In low to medium quality packaging printing, gravure is between double to 1.5 times more expensive than flexo. But at the upper end of the market gravure is less than 10 percent more expensive while flexo still cannot match it for quality.

Owners of leading consumer-product brands have been continuing to express a preference for gravure because of the increasing importance given to high standards of printing in packaging.

“Packaging gravure has been going through a renaissance over the last two to three years, which has enabled it to regain market share,” said Mr. Battrick. “Brand owners want the higher quality it provides because it make their products look more attractive on the supermarket shelves.”

Half of brand name manufacturers use gravure exclusively for their packaging against 20 percent who predominantly favor flexo, according to ERA figures.

Flexo tends to prevail in paper and board packaging so the real competition between the two processes in Europe is in flexible packaging, with gravure having the edge in polymer film.
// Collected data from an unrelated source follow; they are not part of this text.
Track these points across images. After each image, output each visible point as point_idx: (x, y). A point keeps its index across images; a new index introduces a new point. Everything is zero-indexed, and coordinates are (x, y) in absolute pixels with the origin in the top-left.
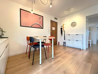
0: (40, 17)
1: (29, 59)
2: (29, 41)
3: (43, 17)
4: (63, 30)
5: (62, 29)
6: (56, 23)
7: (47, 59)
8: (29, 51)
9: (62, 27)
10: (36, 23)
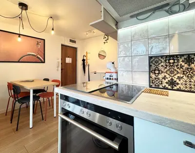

“What customers want from both is higher quality but at a low cost,” said Hans Jacob Koch, responsible for gravure packaging inks at BASF Printing Systems, which has just been merged with ANI Printing Inks. “They would like more color through more ink being transferred on to the substrate with a good dot size.”

ERA officials said that surveys show that among food packaging customers, 86 percent give priority to design and print quality and 74 percent to “shelf optimization.”

“The trouble is that with both gravure and flexo, it can be difficult to achieve higher levels of pigmentation in solvent-based inks, while keeping the same level of viscosity to ensure more ink is transferred to the substrate,” Mr. Koch explained. “The solution may lie in the development of a new types of additives or binders.”

The battle between gravure and flexo in packaging will continue to present for some time tough technological challenges for ink makers.